Model: "functional_13"
_________________________________________________________________
Layer (type)                 Output Shape              Param #   
input_8 (InputLayer)         [(None, 300)]             0         
_________________________________________________________________
embedding_7 (Embedding)      (None, 300, 100)          1000000   
_________________________________________________________________
spatial_dropout1d_4 (Spatial (None, 300, 100)          0         
_________________________________________________________________
lstm_9 (LSTM)                (None, 300, 300)          481200    
_________________________________________________________________
lstm_10 (LSTM)               (None, 300, 200)          400800    
_________________________________________________________________
time_distributed_6 (TimeDist (None, 300, 100)          20100     
_________________________________________________________________
flatten_6 (Flatten)          (None, 30000)           

### Fit the model

In [45]:
history = model.fit(X_train_pad, y_train, batch_size=100, epochs=3, validation_data=(X_test_pad, y_test), verbose=1)

Epoch 1/3
Epoch 2/3
Epoch 3/3


### Evaluate model

In [46]:
# Check accuracy on test set
model.evaluate(X_test_pad, y_test)



[0.30342113971710205, 0.8831200003623962]

### Predict on one sample

In [71]:
# Look at 1st test sample

test_sample = X_test[0]
sample_label = y_test[0]

decoded_test_review = " ".join([imdb_index_word[idx] for idx in test_sample])
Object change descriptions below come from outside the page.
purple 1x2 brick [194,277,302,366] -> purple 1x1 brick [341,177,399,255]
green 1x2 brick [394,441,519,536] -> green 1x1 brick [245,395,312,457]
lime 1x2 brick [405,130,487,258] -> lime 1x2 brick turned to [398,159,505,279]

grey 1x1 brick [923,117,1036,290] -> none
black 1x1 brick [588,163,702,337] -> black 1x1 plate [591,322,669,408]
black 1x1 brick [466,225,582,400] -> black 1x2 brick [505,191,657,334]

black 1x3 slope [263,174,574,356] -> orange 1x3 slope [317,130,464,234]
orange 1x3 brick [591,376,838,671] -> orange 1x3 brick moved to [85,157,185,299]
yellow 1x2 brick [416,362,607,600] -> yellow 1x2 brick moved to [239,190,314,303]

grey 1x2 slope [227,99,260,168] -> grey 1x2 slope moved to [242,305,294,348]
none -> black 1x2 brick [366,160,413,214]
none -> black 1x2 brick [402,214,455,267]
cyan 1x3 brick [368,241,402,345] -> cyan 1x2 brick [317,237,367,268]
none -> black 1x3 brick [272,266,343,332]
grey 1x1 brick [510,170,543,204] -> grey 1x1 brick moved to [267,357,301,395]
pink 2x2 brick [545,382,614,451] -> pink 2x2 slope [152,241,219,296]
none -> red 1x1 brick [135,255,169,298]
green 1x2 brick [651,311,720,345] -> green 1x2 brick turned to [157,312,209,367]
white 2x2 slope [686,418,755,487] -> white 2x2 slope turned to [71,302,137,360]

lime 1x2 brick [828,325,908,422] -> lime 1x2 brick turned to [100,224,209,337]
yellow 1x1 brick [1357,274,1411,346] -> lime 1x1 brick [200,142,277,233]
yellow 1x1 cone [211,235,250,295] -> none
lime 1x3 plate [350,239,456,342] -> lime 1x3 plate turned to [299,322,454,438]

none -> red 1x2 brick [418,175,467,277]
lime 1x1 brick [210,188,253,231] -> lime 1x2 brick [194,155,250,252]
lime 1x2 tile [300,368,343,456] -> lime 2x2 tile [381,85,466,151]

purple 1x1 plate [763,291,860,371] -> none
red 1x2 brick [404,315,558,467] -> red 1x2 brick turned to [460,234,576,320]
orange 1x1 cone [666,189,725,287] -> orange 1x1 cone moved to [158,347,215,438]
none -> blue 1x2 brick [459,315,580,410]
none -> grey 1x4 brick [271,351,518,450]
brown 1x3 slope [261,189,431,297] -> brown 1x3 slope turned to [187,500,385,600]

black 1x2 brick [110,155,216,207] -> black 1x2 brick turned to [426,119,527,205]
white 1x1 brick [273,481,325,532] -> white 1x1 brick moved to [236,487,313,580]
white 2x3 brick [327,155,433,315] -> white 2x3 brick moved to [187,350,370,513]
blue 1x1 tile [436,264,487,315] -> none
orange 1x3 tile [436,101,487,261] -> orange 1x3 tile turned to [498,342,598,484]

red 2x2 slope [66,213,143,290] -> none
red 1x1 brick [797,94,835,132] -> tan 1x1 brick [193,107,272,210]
print(f"Review:\n\n{decoded_test_review}")
print(f"\n\nSentiment: {'Positive' if sample_label else 'Negative'}")

Review:

the wonder own as by is sequence i i and and to of hollywood br of down shouting getting boring of ever it sadly sadly sadly i i was then does don't close faint after one carry as by are be favourites all family turn in does as three part in another some to be probably with world and her an have faint beginning own as is sequence


Sentiment: Negative


In [69]:
# Predict the review

test_sample = X_test_pad[0]
prediction = 'Positive' if model.predict(x=np.array([test_sample]))[0] > 0.5 else 'Negative'

print(f"Predicted Sentiment: {prediction}")

Predicted Sentiment: Negative


## Conclusion

We have successfully build a sentiment classification model for movie reviews achieving **88% accuracy**